The researchers examined depersonalization and derealization frequency and duration between participants with SP (n=47) or MDD (n=118) and controls (n=119), recruited through university clinics, local practitioners, and internet advertisements. Participants used smartphones during the course of 7 days to complete a total of 5 surveys daily at fixed times (every 3 hours). Each survey assessed the number of meaningful social interactions, embarrassing behaviors, and accompanying depersonalization and derealization experiences.
Patients with either MDD or SP experienced a greater frequency of embarrassment (MDD: odds ratio [OR], 4.78; 95% CI, 2.55-8.96; P <.001 and SP: OR, 6.93; 95% CI, 3.35-14.35; P <.001), as well as depersonalization and derealization, during important social interactions than controls. However, the groups did not differ in terms of duration of derealization or depersonalization.

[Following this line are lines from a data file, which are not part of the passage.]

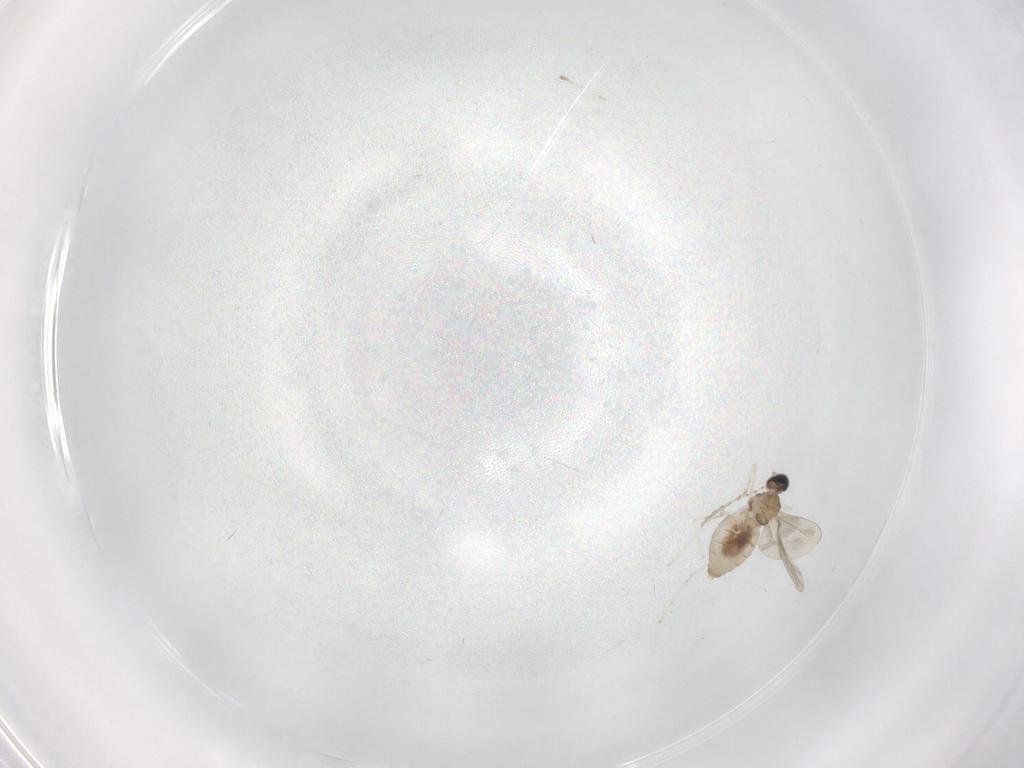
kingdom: Animalia
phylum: Arthropoda
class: Insecta
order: Diptera
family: Cecidomyiidae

While participants with SP did not differ from controls in the frequency of depersonalization during embarrassing interactions, the frequency of depersonalization was higher in participants with MDD than in controls (OR, 5.88; 95% CI, 1.15-30.05; P =.033). Lastly, there were no differences between any of the groups in the frequency of derealization during embarrassing social interactions.
There were several important limitations to the study, which did not allow for further analysis of depersonalization and derealization outside of embarrassing social interactions or potential triggers beyond embarrassment. These limitations included a failure to account for other factors such as alcohol and drug use, which could possibly increase depersonalization and derealization.
“The results verify that [depersonalization and derealization] symptoms, although aversive in nature, are neither unusual nor specific to only individuals with a psychiatric diagnosis. Furthermore, it shows that feelings of embarrassment proved to be a reliable trigger for [depersonalization and derealization],” the researchers concluded. However, they noted that patients with MDD and SP may have unique psychological processes that relate to embarrassing social interactions.
Čolić J, Bassett TR, Latysheva A, et al. Depersonalization and derealization in embarrassing social interactions: an experience sampling study in social phobia, major depression and controls. J Anxiety Disord. 2020;70:102189.